### EXTRACT PROVIDED
--- Start ---

Employment in BHP Steel fell from approximately 32,000 in 1982 to 20,000 in 1988, and 12,000 in 1996. Employment at Port Kembla fell from 9,406 in 1990 to 7,036 in 1996. The occupational distribution of the Port Kembla workforce is shown in figure 1.
The age profile of different occupational groups reflects the impact of redundancy and recruitment. Most adversely affected by redundancy and recruitment slowdown were unskilled ironworkers; 63% of ironworkers are over 40 years of age and 36% are over 50. Conversely there has been greater demand for skilled tradespersons; continued recruitment has kept the age profile down, 40% being aged over 40 and only 16% over 50 years. While data on workforce education levels is not available, it is likely that general educational standards have risen dramatically on account of the demand for skills (more than 50% of ironworkers on the newest blast furnace hold an Associate Diploma in Metallurgy), allied with structural shifts in the proportion of management and tradespersons (holding post-secondary qualifications) to unskilled workers (without such qualifications).

--- End ---

### RECORD EXTRACTS
--- Start ---

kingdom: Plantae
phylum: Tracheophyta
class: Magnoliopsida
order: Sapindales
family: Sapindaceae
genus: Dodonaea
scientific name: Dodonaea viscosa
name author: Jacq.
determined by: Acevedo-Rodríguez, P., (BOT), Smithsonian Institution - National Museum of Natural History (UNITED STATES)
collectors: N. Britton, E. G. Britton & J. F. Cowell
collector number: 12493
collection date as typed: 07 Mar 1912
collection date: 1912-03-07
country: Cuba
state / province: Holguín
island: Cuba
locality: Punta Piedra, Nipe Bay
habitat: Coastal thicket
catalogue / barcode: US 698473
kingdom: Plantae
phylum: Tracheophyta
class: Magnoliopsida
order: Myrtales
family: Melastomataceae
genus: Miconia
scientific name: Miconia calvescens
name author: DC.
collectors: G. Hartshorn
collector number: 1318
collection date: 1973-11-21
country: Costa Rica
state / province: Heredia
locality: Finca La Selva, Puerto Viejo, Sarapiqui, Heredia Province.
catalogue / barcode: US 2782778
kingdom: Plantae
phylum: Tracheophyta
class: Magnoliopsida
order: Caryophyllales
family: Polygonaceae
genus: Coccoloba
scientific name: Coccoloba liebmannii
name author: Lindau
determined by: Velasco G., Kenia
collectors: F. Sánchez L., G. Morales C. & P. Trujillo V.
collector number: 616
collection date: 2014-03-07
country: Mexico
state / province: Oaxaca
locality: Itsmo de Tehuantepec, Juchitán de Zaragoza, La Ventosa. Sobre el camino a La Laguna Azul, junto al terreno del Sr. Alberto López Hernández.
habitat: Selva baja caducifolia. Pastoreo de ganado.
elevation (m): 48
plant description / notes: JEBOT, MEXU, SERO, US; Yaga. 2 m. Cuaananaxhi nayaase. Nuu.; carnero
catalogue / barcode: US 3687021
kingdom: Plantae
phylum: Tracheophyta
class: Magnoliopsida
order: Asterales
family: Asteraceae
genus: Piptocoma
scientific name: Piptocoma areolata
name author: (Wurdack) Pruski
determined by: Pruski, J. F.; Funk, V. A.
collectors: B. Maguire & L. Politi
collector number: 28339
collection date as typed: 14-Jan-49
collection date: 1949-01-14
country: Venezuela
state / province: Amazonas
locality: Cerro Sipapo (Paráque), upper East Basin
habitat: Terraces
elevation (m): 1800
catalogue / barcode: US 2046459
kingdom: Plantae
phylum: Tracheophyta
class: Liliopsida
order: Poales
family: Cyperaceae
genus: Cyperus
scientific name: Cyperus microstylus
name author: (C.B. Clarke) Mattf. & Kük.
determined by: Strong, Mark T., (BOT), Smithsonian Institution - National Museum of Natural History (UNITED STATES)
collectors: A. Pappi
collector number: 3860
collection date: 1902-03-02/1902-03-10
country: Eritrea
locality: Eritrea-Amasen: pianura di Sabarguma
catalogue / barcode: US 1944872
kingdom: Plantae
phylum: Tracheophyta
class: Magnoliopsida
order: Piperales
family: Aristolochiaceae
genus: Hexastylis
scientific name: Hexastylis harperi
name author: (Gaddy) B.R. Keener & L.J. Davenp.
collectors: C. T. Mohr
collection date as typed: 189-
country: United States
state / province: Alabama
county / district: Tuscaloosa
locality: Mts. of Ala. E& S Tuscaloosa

--- End ---

### PROBLEMS TO SOLVE
**A)** Answer these from the BHP Steel passage:
(i) What was BHP Steel's employment in 1988?
(ii) How many people worked at Port Kembla in 1990?
(iii) What share of skilled tradespersons are over 50?
**B)** Echo the BHP Steel passage from "The age profile of" to "(without such qualifications).".
**C)** Carry on the BHP Steel passage from its last sentence.

### ANSWER SET
**A)**
(i) 20,000
(ii) 9,406
(iii) 16%

**B)**
The age profile of different occupational groups reflects the impact of redundancy and recruitment. Most adversely affected by redundancy and recruitment slowdown were unskilled ironworkers; 63% of ironworkers are over 40 years of age and 36% are over 50. Conversely there has been greater demand for skilled tradespersons; continued recruitment has kept the age profile down, 40% being aged over 40 and only 16% over 50 years. While data on workforce education levels is not available, it is likely that general educational standards have risen dramatically on account of the demand for skills (more than 50% of ironworkers on the newest blast furnace hold an Associate Diploma in Metallurgy), allied with structural shifts in the proportion of management and tradespersons (holding post-secondary qualifications) to unskilled workers (without such qualifications).

**C)**
As the size of the workforce has shrunk and new technology has been introduced, labour productivity has increased. In 1983 labour productivity for BHP Steel was 178 tonnes per employee per year (211 tonnes at Port Kembla). By 1990 this had increased to 342 tonnes per employee (Port Kembla 381 tonnes) and by 1996 it had risen again to 636 tonnes (Port Kembla 672 tonnes). Many factors, including better industrial relations, are claimed to have contributed to this improved performance. All BHP steelworks are highly unionized (union density is approximately 90% among blue collar workers at Port Kembla and Newcastle). In the past union-management relations were hostile -- work stoppages peaked in 1983 at 50 hours per employee per year. Since then stoppages have become less common and have had less impact on work time. Since 1983 BHP Steel has enjoyed a sustained expansion of output and exports, high investment in new technology, and unprecedented union-management cooperation, despite enormous job losses.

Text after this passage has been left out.